The hunt for clues about Van Gogh’s last days leads to Maine

block

 Peter Libbey of The NYT :
The 19th-century painter Edmund Walpole Brooke occupies a tiny, but durable place in art history. Not because of his own work, but because he offers a tantalising look into the tragic last days of Vincent van Gogh.
That the two shared something close to friendship during the weeks before van Gogh committed suicide in July 1890 was a noteworthy feat given van Gogh’s embrace of isolation during his stay in Auvers-sur-Oise, a village on the north-western outskirts of Paris.
But Brooke had grown up in Japan, a place that fascinated and inspired the Dutch painter.

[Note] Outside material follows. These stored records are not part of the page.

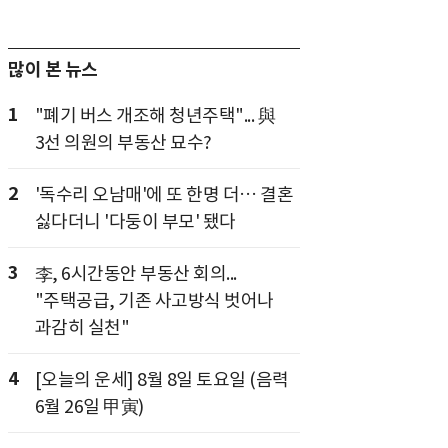
많이 본 뉴스
1
"폐기 버스 개조해 청년주택"... 與
3선 의원의 부동산 묘수?
2
'독수리 오남매'에 또 한명 더… 결혼
싫다더니 '다둥이 부모' 됐다
3
李, 6시간동안 부동산 회의...
"주택공급, 기존 사고방식 벗어나
과감히 실천"
4
[오늘의 운세] 8월 8일 토요일 (음력
6월 26일 甲寅)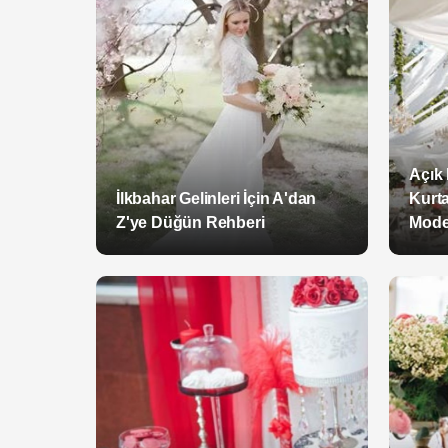
Açık
İlkbahar Gelinleri İçin A'dan
Kurta
Z'ye Düğün Rehberi
Model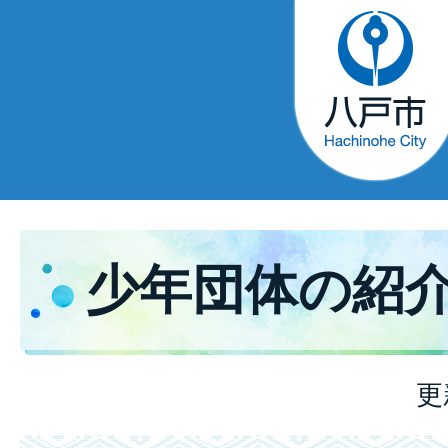
少年団体の紹
更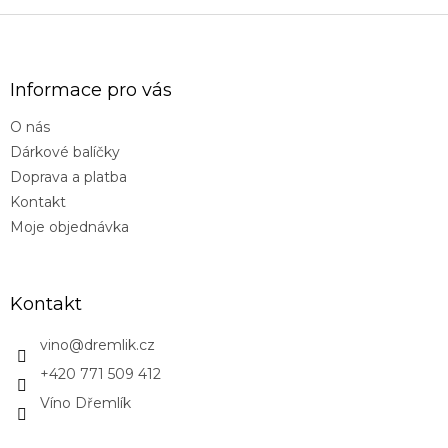
s
Z
u
á
p
a
Informace pro vás
t
O nás
í
Dárkové balíčky
Doprava a platba
Kontakt
Moje objednávka
Kontakt
vino
@
dremlik.cz
+420 771 509 412
Víno Dřemlík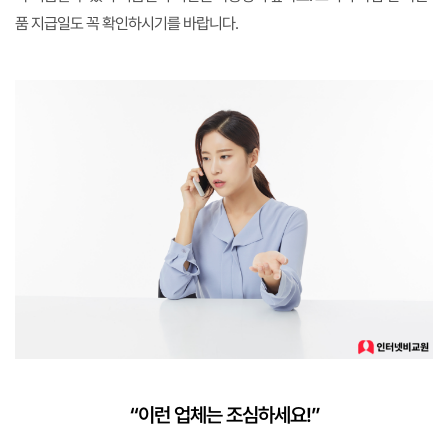
품 지급일도 꼭 확인하시기를 바랍니다.
“이런 업체는 조심하세요!”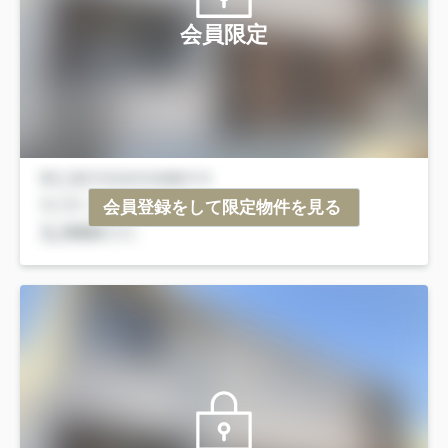
会員限定
会員登録をして限定物件を見る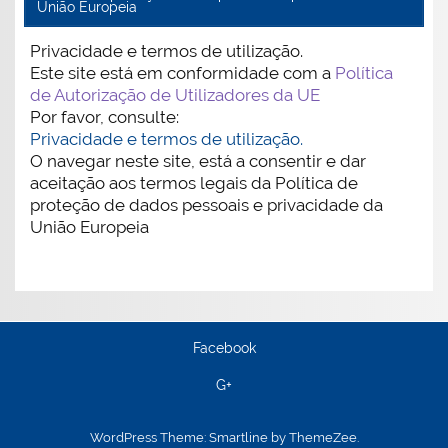
União Europeia
Privacidade e termos de utilização.
Este site está em conformidade com a
Política
de Autorização de Utilizadores da UE
Por favor, consulte:
Privacidade e termos de utilização.
O navegar neste site, está a consentir e dar
aceitação aos termos legais da Política de
proteção de dados pessoais e privacidade da
União Europeia
Facebook
G+
WordPress Theme: Smartline by ThemeZee.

And so off they would go into the plein-air on painting excursions, their relationship chronicled in a few letters that have made Brooke an intriguing figure to a van Gogh scholar who is still struggling to understand what led him to put a bullet in his chest.
“He is a very enigmatic person,” Tsukasa Kodera, a curator and professor of art history at Osaka University in Japan, said of Brooke, who has become a focus of his research. “He might have received letters from van Gogh, he might have received drawings or paintings as a gift – they might have exchanged works.”
Kodera has spent the better part of a decade, with limited success, hunting for information about Brooke. He has visited his gravesite in Japan and found records to establish that Brooke’s work was included in exhibitions during his lifetime at the Royal Academy of Arts in London and at the 1891 Paris Salon, and was the subject of at least two solo shows in Japan.
But finding a painting by Brooke has stymied Kodera, at least until now, perhaps. In April, Katherine Mathews, a thrift store enthusiast, happened upon a watercolour with the signature E.W. Brooke while rummaging through Warehouse 839, a shop in Saco, Maine, that specializes in everything from estate furniture to odds and ends.